### PROBLEM TO SOLVE
Copy out every line in the rows below that contains the string "React".

- - - - - - -

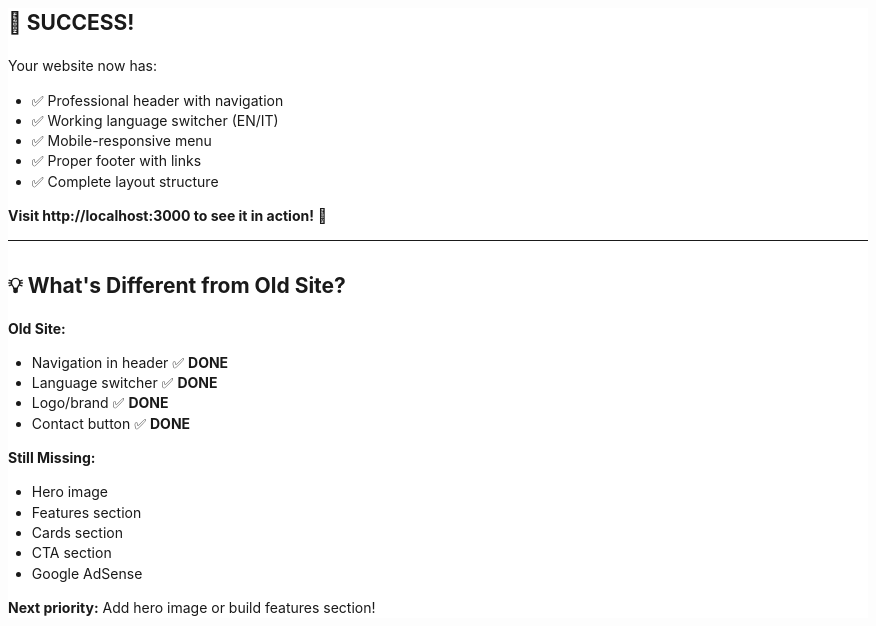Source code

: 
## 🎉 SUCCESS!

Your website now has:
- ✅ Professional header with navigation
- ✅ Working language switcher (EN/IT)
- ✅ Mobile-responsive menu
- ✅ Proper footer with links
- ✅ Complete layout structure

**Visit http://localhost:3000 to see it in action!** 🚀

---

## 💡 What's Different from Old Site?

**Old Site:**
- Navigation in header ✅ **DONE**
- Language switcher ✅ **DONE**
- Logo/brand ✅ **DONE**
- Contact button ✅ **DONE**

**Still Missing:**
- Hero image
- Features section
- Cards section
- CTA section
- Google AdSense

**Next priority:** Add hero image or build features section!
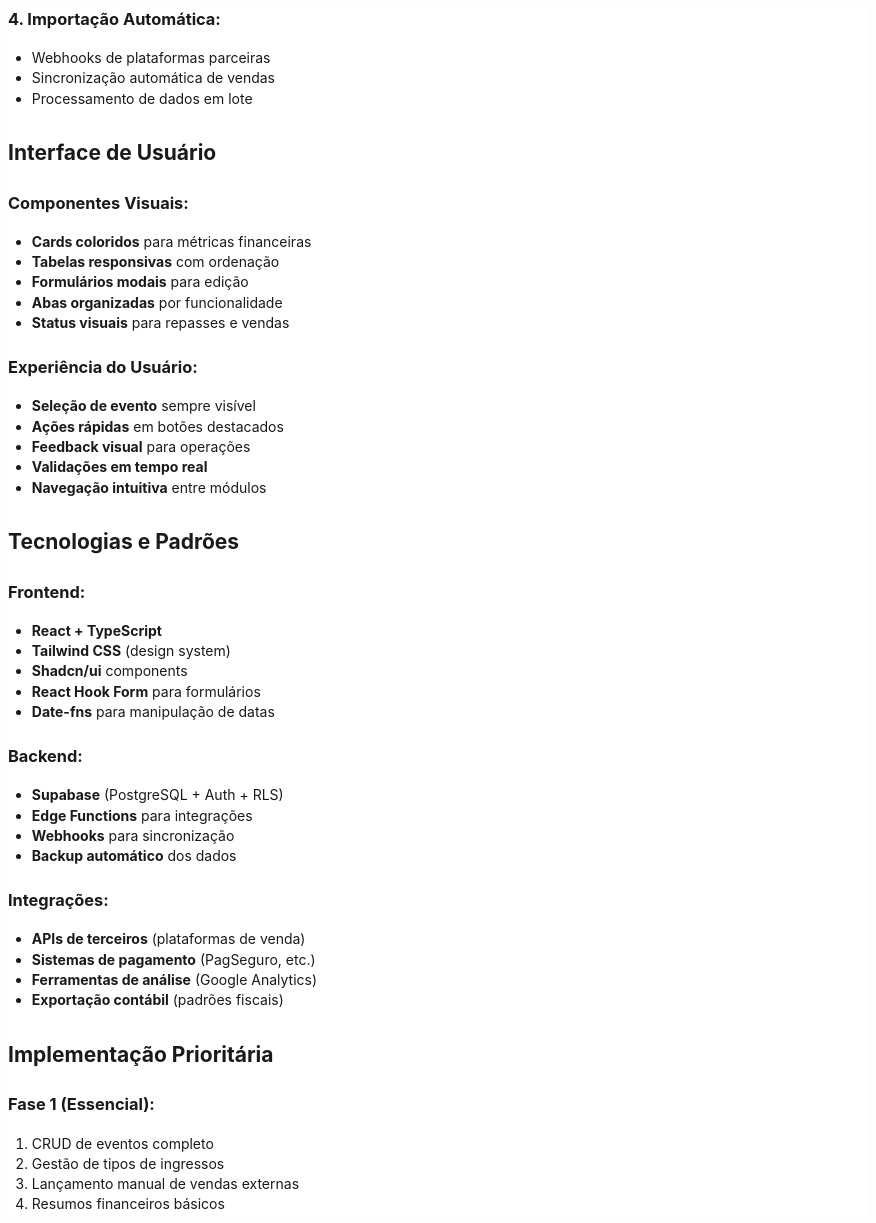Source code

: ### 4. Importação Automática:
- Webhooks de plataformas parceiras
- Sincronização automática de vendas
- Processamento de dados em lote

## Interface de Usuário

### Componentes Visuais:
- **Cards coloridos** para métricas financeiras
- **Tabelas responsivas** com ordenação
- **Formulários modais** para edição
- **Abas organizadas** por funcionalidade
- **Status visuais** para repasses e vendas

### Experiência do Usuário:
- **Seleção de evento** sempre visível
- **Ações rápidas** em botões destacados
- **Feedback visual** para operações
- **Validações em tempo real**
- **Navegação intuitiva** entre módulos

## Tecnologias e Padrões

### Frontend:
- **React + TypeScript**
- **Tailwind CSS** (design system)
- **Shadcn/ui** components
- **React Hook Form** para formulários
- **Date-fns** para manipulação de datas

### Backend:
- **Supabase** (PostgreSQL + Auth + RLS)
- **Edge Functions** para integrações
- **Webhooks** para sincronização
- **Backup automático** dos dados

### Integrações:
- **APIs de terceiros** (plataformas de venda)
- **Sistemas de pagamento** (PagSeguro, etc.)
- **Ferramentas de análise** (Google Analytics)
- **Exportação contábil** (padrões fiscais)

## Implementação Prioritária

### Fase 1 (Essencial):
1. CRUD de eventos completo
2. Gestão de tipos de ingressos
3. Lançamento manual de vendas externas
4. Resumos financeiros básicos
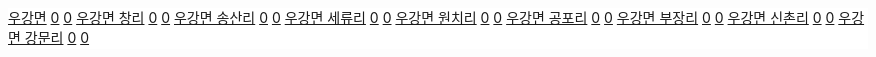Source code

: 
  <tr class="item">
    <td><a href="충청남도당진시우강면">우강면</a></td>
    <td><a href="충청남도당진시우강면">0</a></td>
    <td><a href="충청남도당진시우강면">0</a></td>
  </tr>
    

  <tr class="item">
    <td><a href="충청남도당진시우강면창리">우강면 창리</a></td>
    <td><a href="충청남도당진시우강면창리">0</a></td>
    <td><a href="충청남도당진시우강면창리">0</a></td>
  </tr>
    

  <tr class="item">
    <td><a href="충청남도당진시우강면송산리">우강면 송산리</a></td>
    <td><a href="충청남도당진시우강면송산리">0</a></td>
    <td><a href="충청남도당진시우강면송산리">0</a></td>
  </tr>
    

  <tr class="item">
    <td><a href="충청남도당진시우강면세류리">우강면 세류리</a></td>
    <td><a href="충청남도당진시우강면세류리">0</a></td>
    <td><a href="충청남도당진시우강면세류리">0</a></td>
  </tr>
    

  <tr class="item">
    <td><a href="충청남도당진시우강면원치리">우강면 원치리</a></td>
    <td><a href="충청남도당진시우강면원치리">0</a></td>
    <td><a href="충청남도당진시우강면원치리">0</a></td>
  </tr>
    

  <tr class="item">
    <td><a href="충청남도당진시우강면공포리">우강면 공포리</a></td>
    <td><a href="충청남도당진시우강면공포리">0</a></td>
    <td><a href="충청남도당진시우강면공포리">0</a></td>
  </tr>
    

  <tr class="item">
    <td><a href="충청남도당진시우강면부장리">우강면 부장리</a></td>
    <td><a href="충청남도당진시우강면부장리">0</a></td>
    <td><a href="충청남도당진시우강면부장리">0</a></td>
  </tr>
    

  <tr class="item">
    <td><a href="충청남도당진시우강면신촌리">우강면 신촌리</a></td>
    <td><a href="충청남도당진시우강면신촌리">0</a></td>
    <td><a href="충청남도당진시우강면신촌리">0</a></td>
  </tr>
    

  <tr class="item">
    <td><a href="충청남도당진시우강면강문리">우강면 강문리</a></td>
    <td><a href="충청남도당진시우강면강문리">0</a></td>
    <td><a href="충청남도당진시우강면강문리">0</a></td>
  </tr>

- - - - - - -

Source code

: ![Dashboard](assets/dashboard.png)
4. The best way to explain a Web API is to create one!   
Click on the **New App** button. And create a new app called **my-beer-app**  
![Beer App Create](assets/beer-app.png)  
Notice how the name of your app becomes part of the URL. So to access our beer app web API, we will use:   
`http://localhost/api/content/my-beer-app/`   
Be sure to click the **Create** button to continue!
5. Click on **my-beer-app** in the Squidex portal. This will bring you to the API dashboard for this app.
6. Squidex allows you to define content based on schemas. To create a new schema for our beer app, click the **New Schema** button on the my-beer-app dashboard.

- - - - - - -

### RESPONSE BELOW
- **React + TypeScript**
- **React Hook Form** para formulários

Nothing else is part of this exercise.